▶ [ANWEISUNG]: Kannst du sämtliche Zeilen der folgenden Daten in eine JSON-Liste von Zeichenketten umwandeln, mit einer Zeichenkette pro Zeile und ohne Leerzeilen? Lass die Bilder in der Antwort weg.

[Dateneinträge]
___

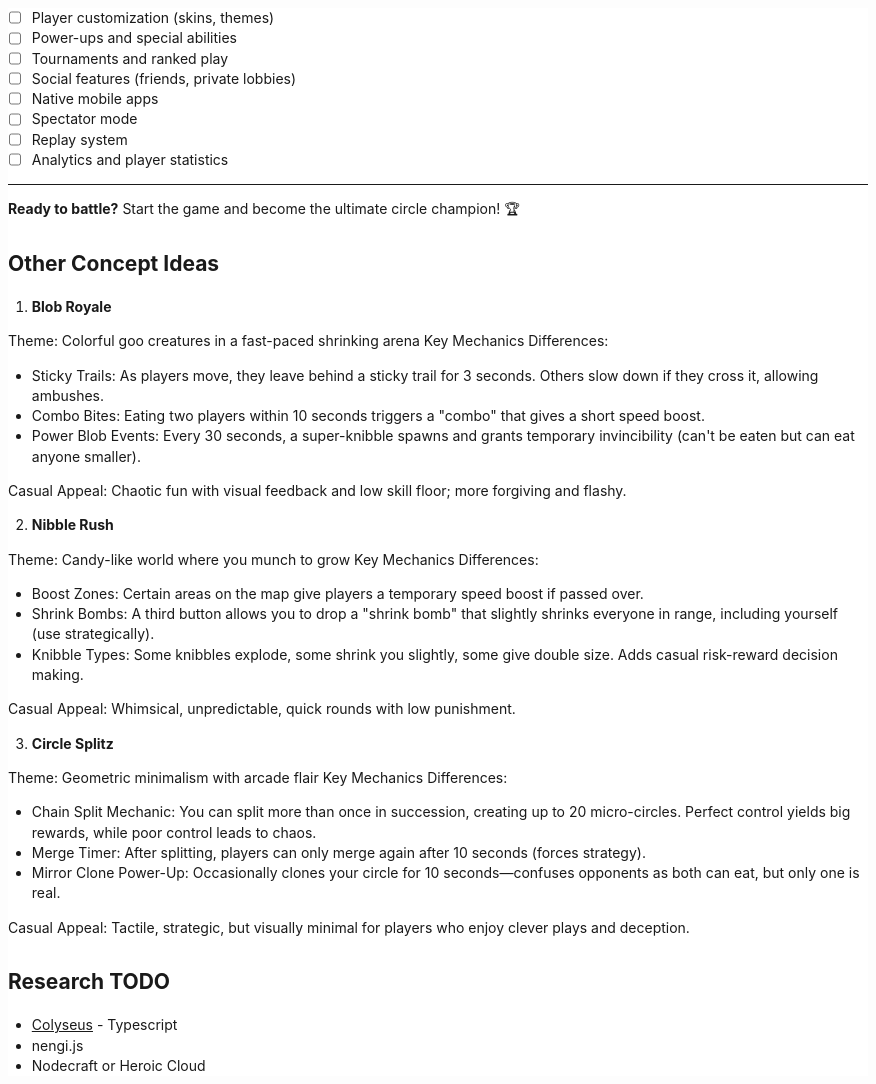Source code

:- [ ] Player customization (skins, themes)
- [ ] Power-ups and special abilities
- [ ] Tournaments and ranked play
- [ ] Social features (friends, private lobbies)
- [ ] Native mobile apps
- [ ] Spectator mode
- [ ] Replay system
- [ ] Analytics and player statistics

---

**Ready to battle?** Start the game and become the ultimate circle champion! 🏆


## Other Concept Ideas


1. **Blob Royale**

Theme: Colorful goo creatures in a fast-paced shrinking arena
Key Mechanics Differences:
-	Sticky Trails: As players move, they leave behind a sticky trail for 3 seconds. Others slow down if they cross it, allowing ambushes.
-	Combo Bites: Eating two players within 10 seconds triggers a "combo" that gives a short speed boost.
-	Power Blob Events: Every 30 seconds, a super-knibble spawns and grants temporary invincibility (can't be eaten but can eat anyone smaller).

Casual Appeal: Chaotic fun with visual feedback and low skill floor; more forgiving and flashy.

2. **Nibble Rush**

Theme: Candy-like world where you munch to grow
Key Mechanics Differences:
- Boost Zones: Certain areas on the map give players a temporary speed boost if passed over.
- Shrink Bombs: A third button allows you to drop a "shrink bomb" that slightly shrinks everyone in range, including yourself (use strategically).
- Knibble Types: Some knibbles explode, some shrink you slightly, some give double size. Adds casual risk-reward decision making.

Casual Appeal: Whimsical, unpredictable, quick rounds with low punishment.

3. **Circle Splitz**

Theme: Geometric minimalism with arcade flair
Key Mechanics Differences:
- Chain Split Mechanic: You can split more than once in succession, creating up to 20 micro-circles. Perfect control yields big rewards, while poor control leads to chaos.
- Merge Timer: After splitting, players can only merge again after 10 seconds (forces strategy).
- Mirror Clone Power-Up: Occasionally clones your circle for 10 seconds—confuses opponents as both can eat, but only one is real.

Casual Appeal: Tactile, strategic, but visually minimal for players who enjoy clever plays and deception.

## Research TODO

- [Colyseus](https://github.com/colyseus/colyseus) - Typescript
- nengi.js
- Nodecraft or Heroic Cloud
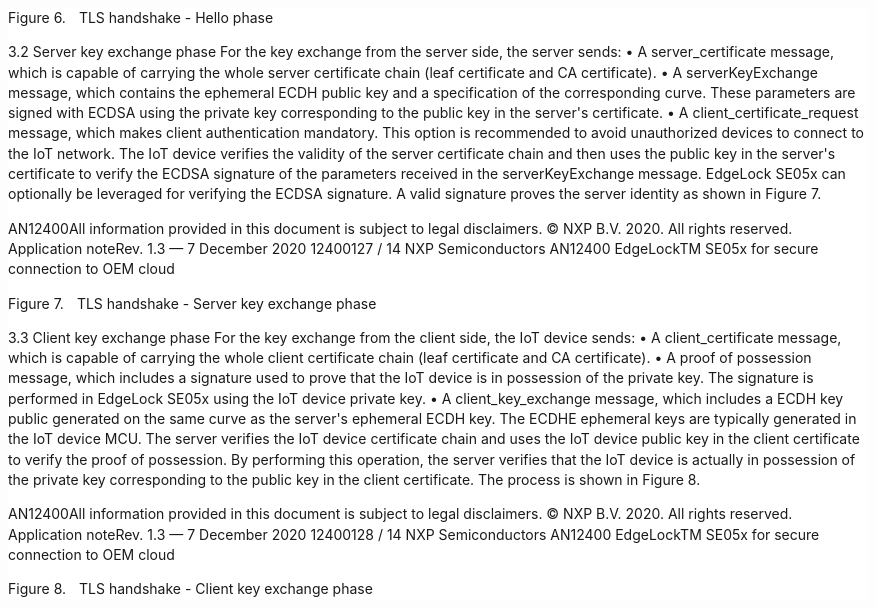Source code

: 
Figure 6.  TLS handshake - Hello phase

 3.2 Server key exchange phase
 For the key exchange from the server side, the server sends:
 • A server_certificate message, which is capable of carrying the whole server certificate
 chain (leaf certificate and CA certificate).
 • A serverKeyExchange message, which contains the ephemeral ECDH public key and
 a specification of the corresponding curve. These parameters are signed with ECDSA
 using the private key corresponding to the public key in the server's certificate.
 • A client_certificate_request message, which makes client authentication mandatory.
 This option is recommended to avoid unauthorized devices to connect to the IoT
 network.
 The IoT device verifies the validity of the server certificate chain and then uses the public
 key in the server's certificate to verify the ECDSA signature of the parameters received
 in the serverKeyExchange message. EdgeLock SE05x can optionally be leveraged for
 verifying the ECDSA signature. A valid signature proves the server identity as shown in
 Figure 7.


AN12400All information provided in this document is subject to legal disclaimers. © NXP B.V. 2020. All rights reserved.
Application noteRev. 1.3 — 7 December 2020
12400127 / 14
NXP Semiconductors AN12400
EdgeLockTM SE05x for secure connection to OEM cloud


Figure 7.  TLS handshake - Server key exchange phase

 3.3 Client key exchange phase
 For the key exchange from the client side, the IoT device sends:
 • A client_certificate message, which is capable of carrying the whole client certificate
 chain (leaf certificate and CA certificate).
 • A proof of possession message, which includes a signature used to prove that the IoT
 device is in possession of the private key. The signature is performed in EdgeLock
 SE05x using the IoT device private key.
 • A client_key_exchange message, which includes a ECDH key public generated on the
 same curve as the server's ephemeral ECDH key. The ECDHE ephemeral keys are
 typically generated in the IoT device MCU.
 The server verifies the IoT device certificate chain and uses the IoT device public key
 in the client certificate to verify the proof of possession. By performing this operation,
 the server verifies that the IoT device is actually in possession of the private key
 corresponding to the public key in the client certificate. The process is shown in Figure 8.


AN12400All information provided in this document is subject to legal disclaimers. © NXP B.V. 2020. All rights reserved.
Application noteRev. 1.3 — 7 December 2020
12400128 / 14
NXP Semiconductors AN12400
EdgeLockTM SE05x for secure connection to OEM cloud


Figure 8.  TLS handshake - Client key exchange phase

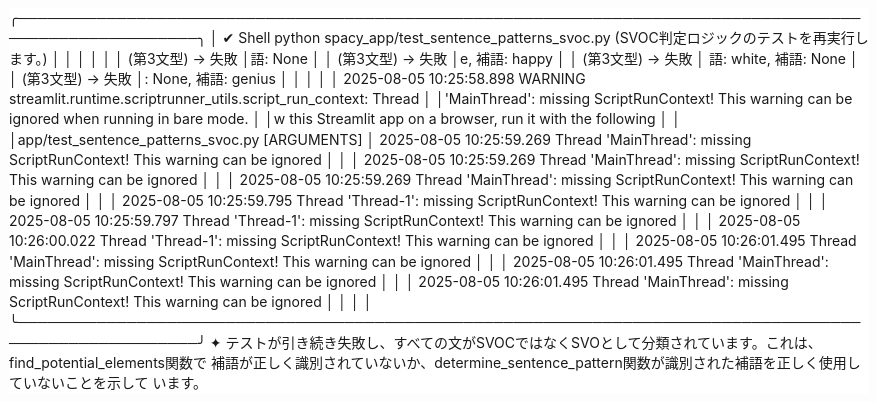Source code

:  ╭────────────────────────────────────────────────────────────────────────────────────────────────────────╮
 │ ✔  Shell python spacy_app/test_sentence_patterns_svoc.py (SVOC判定ロジックのテストを再実行します。)    │
 │                                                                                                        │
                                                                     │
                                                                          │
                                           │ (第3文型) -> 失敗
                                                │語: None
                                                                         │
                                           │ (第3文型) -> 失敗
                                             │e, 補語: happy
                                                               │
                                           │ (第3文型) -> 失敗
                                         │ 語: white, 補語: None
                                                                   │
                                           │ (第3文型) -> 失敗
                                          │: None, 補語: genius
                                                                                 │
                                                         │
 │                                                                                                        │
 │    2025-08-05 10:25:58.898 WARNING streamlit.runtime.scriptrunner_utils.script_run_context: Thread     │
     │'MainThread': missing ScriptRunContext! This warning can be ignored when running in bare mode.
                                                                           │
                      │w this Streamlit app on a browser, run it with the following
                                                                                         │
                                                                                                   │
                             │app/test_sentence_patterns_svoc.py [ARGUMENTS]
 │    2025-08-05 10:25:59.269 Thread 'MainThread': missing ScriptRunContext! This warning can be ignored  │
                                                                         │
 │    2025-08-05 10:25:59.269 Thread 'MainThread': missing ScriptRunContext! This warning can be ignored  │
                                                                         │
 │    2025-08-05 10:25:59.269 Thread 'MainThread': missing ScriptRunContext! This warning can be ignored  │
                                                                         │
 │    2025-08-05 10:25:59.795 Thread 'Thread-1': missing ScriptRunContext! This warning can be ignored    │
                                                                         │
 │    2025-08-05 10:25:59.797 Thread 'Thread-1': missing ScriptRunContext! This warning can be ignored    │
                                                                         │
 │    2025-08-05 10:26:00.022 Thread 'Thread-1': missing ScriptRunContext! This warning can be ignored    │
                                                                         │
 │    2025-08-05 10:26:01.495 Thread 'MainThread': missing ScriptRunContext! This warning can be ignored  │
                                                                         │
 │    2025-08-05 10:26:01.495 Thread 'MainThread': missing ScriptRunContext! This warning can be ignored  │
                                                                         │
 │    2025-08-05 10:26:01.495 Thread 'MainThread': missing ScriptRunContext! This warning can be ignored  │
                                                                         │
 │                                                                                                        │
 ╰────────────────────────────────────────────────────────────────────────────────────────────────────────╯
✦ テストが引き続き失敗し、すべての文がSVOCではなくSVOとして分類されています。これは、find_potential_elements関数で
  補語が正しく識別されていないか、determine_sentence_pattern関数が識別された補語を正しく使用していないことを示して
  います。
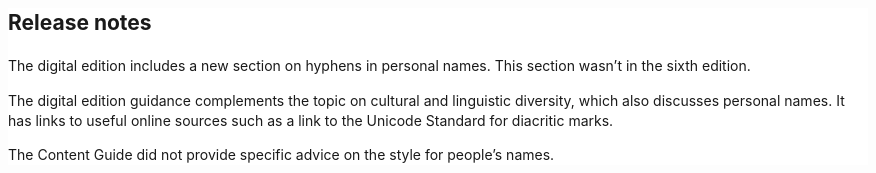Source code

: Release notes
-------------

The digital edition includes a new section on hyphens in personal names. This section wasn’t in the sixth edition.

The digital edition guidance complements the topic on cultural and linguistic diversity, which also discusses personal names. It has links to useful online sources such as a link to the Unicode Standard for diacritic marks.

The Content Guide did not provide specific advice on the style for people’s names.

___

▶ [ANTWORT ZUR ÜBUNG]:
[
  "Source code",
  ":- [ ] Player customization (skins, themes)",
  "- [ ] Power-ups and special abilities",
  "- [ ] Tournaments and ranked play",
  "- [ ] Social features (friends, private lobbies)",
  "- [ ] Native mobile apps",
  "- [ ] Spectator mode",
  "- [ ] Replay system",
  "- [ ] Analytics and player statistics",
  "---",
  "**Ready to battle?** Start the game and become the ultimate circle champion! 🏆",
  "## Other Concept Ideas",
  "1. **Blob Royale**",
  "Theme: Colorful goo creatures in a fast-paced shrinking arena",
  "Key Mechanics Differences:",
  "-\tSticky Trails: As players move, they leave behind a sticky trail for 3 seconds. Others slow down if they cross it, allowing ambushes.",
  "-\tCombo Bites: Eating two players within 10 seconds triggers a \"combo\" that gives a short speed boost.",
  "-\tPower Blob Events: Every 30 seconds, a super-knibble spawns and grants temporary invincibility (can't be eaten but can eat anyone smaller).",
  "Casual Appeal: Chaotic fun with visual feedback and low skill floor; more forgiving and flashy.",
  "2. **Nibble Rush**",
  "Theme: Candy-like world where you munch to grow",
  "Key Mechanics Differences:",
  "- Boost Zones: Certain areas on the map give players a temporary speed boost if passed over.",
  "- Shrink Bombs: A third button allows you to drop a \"shrink bomb\" that slightly shrinks everyone in range, including yourself (use strategically).",
  "- Knibble Types: Some knibbles explode, some shrink you slightly, some give double size. Adds casual risk-reward decision making.",
  "Casual Appeal: Whimsical, unpredictable, quick rounds with low punishment.",
  "3. **Circle Splitz**",
  "Theme: Geometric minimalism with arcade flair",
  "Key Mechanics Differences:",
  "- Chain Split Mechanic: You can split more than once in succession, creating up to 20 micro-circles. Perfect control yields big rewards, while poor control leads to chaos.",
  "- Merge Timer: After splitting, players can only merge again after 10 seconds (forces strategy).",
  "- Mirror Clone Power-Up: Occasionally clones your circle for 10 seconds—confuses opponents as both can eat, but only one is real.",
  "Casual Appeal: Tactile, strategic, but visually minimal for players who enjoy clever plays and deception.",
  "## Research TODO",
  "- [Colyseus](https://github.com/colyseus/colyseus) - Typescript",
  "- nengi.js",
  "- Nodecraft or Heroic Cloud",
  "Source code",
  ": ",
  "Figure 6.  TLS handshake - Hello phase",
  " 3.2 Server key exchange phase",
  " For the key exchange from the server side, the server sends:",
  " • A server_certificate message, which is capable of carrying the whole server certificate",
  " chain (leaf certificate and CA certificate).",
  " • A serverKeyExchange message, which contains the ephemeral ECDH public key and",
  " a specification of the corresponding curve. These parameters are signed with ECDSA",
  " using the private key corresponding to the public key in the server's certificate.",
  " • A client_certificate_request message, which makes client authentication mandatory.",
  " This option is recommended to avoid unauthorized devices to connect to the IoT",
  " network.",
  " The IoT device verifies the validity of the server certificate chain and then uses the public",
  " key in the server's certificate to verify the ECDSA signature of the parameters received",
  " in the serverKeyExchange message. EdgeLock SE05x can optionally be leveraged for",
  " verifying the ECDSA signature. A valid signature proves the server identity as shown in",
  " Figure 7.",
  "AN12400All information provided in this document is subject to legal disclaimers. © NXP B.V. 2020. All rights reserved.",
  "Application noteRev. 1.3 — 7 December 2020",
  "12400127 / 14",
  "NXP Semiconductors AN12400",
  "EdgeLockTM SE05x for secure connection to OEM cloud",
  "Figure 7.  TLS handshake - Server key exchange phase",
  " 3.3 Client key exchange phase",
  " For the key exchange from the client side, the IoT device sends:",
  " • A client_certificate message, which is capable of carrying the whole client certificate",
  " chain (leaf certificate and CA certificate).",
  " • A proof of possession message, which includes a signature used to prove that the IoT",
  " device is in possession of the private key. The signature is performed in EdgeLock",
  " SE05x using the IoT device private key.",
  " • A client_key_exchange message, which includes a ECDH key public generated on the",
  " same curve as the server's ephemeral ECDH key. The ECDHE ephemeral keys are",
  " typically generated in the IoT device MCU.",
  " The server verifies the IoT device certificate chain and uses the IoT device public key",
  " in the client certificate to verify the proof of possession. By performing this operation,",
  " the server verifies that the IoT device is actually in possession of the private key",
  " corresponding to the public key in the client certificate. The process is shown in Figure 8.",
  "AN12400All information provided in this document is subject to legal disclaimers. © NXP B.V. 2020. All rights reserved.",
  "Application noteRev. 1.3 — 7 December 2020",
  "12400128 / 14",
  "NXP Semiconductors AN12400",
  "EdgeLockTM SE05x for secure connection to OEM cloud",
  "Figure 8.  TLS handshake - Client key exchange phase",
  "Source code",
  ":  ╭────────────────────────────────────────────────────────────────────────────────────────────────────────╮",
  " │ ✔  Shell python spacy_app/test_sentence_patterns_svoc.py (SVOC判定ロジックのテストを再実行します。)    │",
  " │                                                                                                        │",
  "                                                                     │",
  "                                                                          │",
  "                                           │ (第3文型) -> 失敗",
  "                                                │語: None",
  "                                                                         │",
  "                                           │ (第3文型) -> 失敗",
  "                                             │e, 補語: happy",
  "                                                               │",
  "                                           │ (第3文型) -> 失敗",
  "                                         │ 語: white, 補語: None",
  "                                                                   │",
  "                                           │ (第3文型) -> 失敗",
  "                                          │: None, 補語: genius",
  "                                                                                 │",
  "                                                         │",
  " │                                                                                                        │",
  " │    2025-08-05 10:25:58.898 WARNING streamlit.runtime.scriptrunner_utils.script_run_context: Thread     │",
  "     │'MainThread': missing ScriptRunContext! This warning can be ignored when running in bare mode.",
  "                                                                           │",
  "                      │w this Streamlit app on a browser, run it with the following",
  "                                                                                         │",
  "                                                                                                   │",
  "                             │app/test_sentence_patterns_svoc.py [ARGUMENTS]",
  " │    2025-08-05 10:25:59.269 Thread 'MainThread': missing ScriptRunContext! This warning can be ignored  │",
  "                                                                         │",
  " │    2025-08-05 10:25:59.269 Thread 'MainThread': missing ScriptRunContext! This warning can be ignored  │",
  "                                                                         │",
  " │    2025-08-05 10:25:59.269 Thread 'MainThread': missing ScriptRunContext! This warning can be ignored  │",
  "                                                                         │",
  " │    2025-08-05 10:25:59.795 Thread 'Thread-1': missing ScriptRunContext! This warning can be ignored    │",
  "                                                                         │",
  " │    2025-08-05 10:25:59.797 Thread 'Thread-1': missing ScriptRunContext! This warning can be ignored    │",
  "                                                                         │",
  " │    2025-08-05 10:26:00.022 Thread 'Thread-1': missing ScriptRunContext! This warning can be ignored    │",
  "                                                                         │",
  " │    2025-08-05 10:26:01.495 Thread 'MainThread': missing ScriptRunContext! This warning can be ignored  │",
  "                                                                         │",
  " │    2025-08-05 10:26:01.495 Thread 'MainThread': missing ScriptRunContext! This warning can be ignored  │",
  "                                                                         │",
  " │    2025-08-05 10:26:01.495 Thread 'MainThread': missing ScriptRunContext! This warning can be ignored  │",
  "                                                                         │",
  " │                                                                                                        │",
  " ╰────────────────────────────────────────────────────────────────────────────────────────────────────────╯",
  "✦ テストが引き続き失敗し、すべての文がSVOCではなくSVOとして分類されています。これは、find_potential_elements関数で",
  "  補語が正しく識別されていないか、determine_sentence_pattern関数が識別された補語を正しく使用していないことを示して",
  "  います。",
  "Source code",
  ": Release notes",
  "-------------",
  "The digital edition includes a new section on hyphens in personal names. This section wasn’t in the sixth edition.",
  "The digital edition guidance complements the topic on cultural and linguistic diversity, which also discusses personal names. It has links to useful online sources such as a link to the Unicode Standard for diacritic marks.",
  "The Content Guide did not provide specific advice on the style for people’s names."
]